EvC Forum active members: 65 (9164 total)
4 online now:
Newest Member: ChatGPT
Post Volume: Total: 916,914 Year: 4,171/9,624 Month: 1,042/974 Week: 1/368 Day: 1/11 Hour: 0/0


Thread  Details

Email This Thread
Newer Topic | Older Topic
  
Author Topic:   What IS evidence of design? (CLOSING STATEMENTS ONLY)
Dr Jack
Member
Posts: 3514
From: Immigrant in the land of Deutsch
Joined: 07-14-2003
Member Rating: 9.2


Message 281 of 377 (608495)
03-10-2011 4:57 PM
Reply to: Message 277 by Taq
03-10-2011 4:03 PM


So why is that particular amino acid charged onto that particular tRNA? I think that's what he's getting at. And that IS arbitrary, at least to some degree.

This message is a reply to:
 Message 277 by Taq, posted 03-10-2011 4:03 PM Taq has replied

Replies to this message:
 Message 282 by Taq, posted 03-10-2011 5:10 PM Dr Jack has replied

Dr Jack
Member
Posts: 3514
From: Immigrant in the land of Deutsch
Joined: 07-14-2003
Member Rating: 9.2


Message 283 of 377 (608500)
03-10-2011 5:53 PM
Reply to: Message 282 by Taq
03-10-2011 5:10 PM


No. If you read the last post you responded to he's saying that the codon-amino acid link is arbitrary. Which is it. The process is physical, yes, but you can't explain the coding itself in such simple terms.

This message is a reply to:
 Message 282 by Taq, posted 03-10-2011 5:10 PM Taq has replied

Replies to this message:
 Message 294 by Taq, posted 03-11-2011 11:38 AM Dr Jack has replied

Dr Jack
Member
Posts: 3514
From: Immigrant in the land of Deutsch
Joined: 07-14-2003
Member Rating: 9.2


Message 295 of 377 (608570)
03-11-2011 12:09 PM
Reply to: Message 294 by Taq
03-11-2011 11:38 AM


I agree that genetic processes work by chemistry, and the functioning of genes is intimately bound to their chemical properties; if you recoded genes into some other media they flat wouldn't work because a great many of the products bind DNA or rely on properties of the RNA intermediate to correctly splice, etc. But the actual amino acid codings? They're arbitrary.
Okay, so C binds to G and A to T, right? Why? Because of a physical interaction between the two. You couldn't have a DNA system in which C binds to T instead.
But the sequence AUA doesn't have a direct physical relationship to Isoleucine. In order to associate the two you need a tRNA with the right anti-codon; but that tRNA association could be different. It could be Methionine. That's not a theoretical assertion, btw, we know it to be true because that's one of the differences in nuclear/mitochondrial gene coding.
So the coding itself is not a physical certainty; it's a convention.

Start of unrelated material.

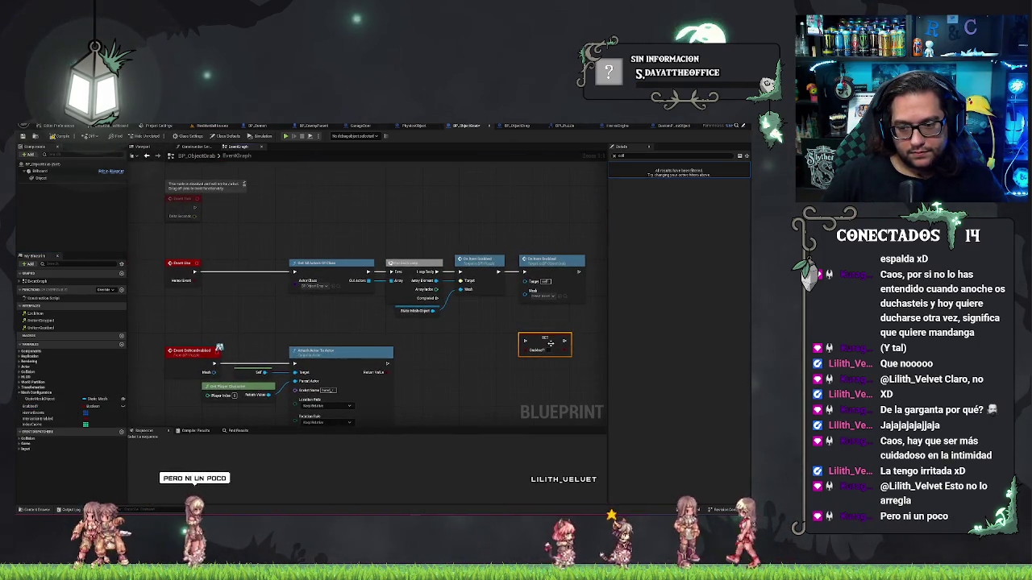
left_click(38, 419)
left_click(42, 406)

This message is a reply to:
 Message 294 by Taq, posted 03-11-2011 11:38 AM Taq has replied

Replies to this message:
 Message 296 by Taq, posted 03-11-2011 12:50 PM Dr Jack has not replied

Dr Jack
Member
Posts: 3514
From: Immigrant in the land of Deutsch
Joined: 07-14-2003
Member Rating: 9.2


Message 326 of 377 (608650)
03-12-2011 7:24 AM
Reply to: Message 299 by slevesque
03-11-2011 3:49 PM


It's just like ink on paper. Sure there are physical itneractions between the ink and the paper, and this is why the molecules stay there etc. But the disposition of the molecules were arbitrary, and if a given disposition (a letter) carries any more information then another (a scribble) is strictly because we have all established an arbitrary code in which we decide that such a pattern means such and such, and that other pattern means nothing.
It's not like ink on paper. You could - at a push - perhaps argue it's like electrons in a processor. Ink on paper produces no direct effects anywhere; photons bounce off it and we, eventually, decode those into meaning. DNA interacts chemically and physically with proteins and RNA.
Coded information only exists if their is a semantic aspect to it, without any code it has no information at all.
Thinking of genetics as information, especially information without a strict formal definition, is rarely useful.
It is the same thing with DNA. Somewhere along the line from none-life to life, a code was established either via randomness, via an as-of-yet-unknown natural process, or via an intelligent being. But it wasn't because of any particular physical interaction.
With the proteins it seems to be different. It has information strictly because 'the key physically fits the hole', and this information comes from a real physical basis.
No, it's not different. The DNA interacts with other molecules. That interaction produces changes in the surrounding environment. It's physical all the way down. The encoding in DNA is semantically flexible, as we analyse it, but in the cell the exact same chemical processes that drive protein-protein, protein-lipid or protein-ion interactions are involved in protein-DNA interactions.
No special explanation is required for DNA interactions that is not required for protein-protein interactions.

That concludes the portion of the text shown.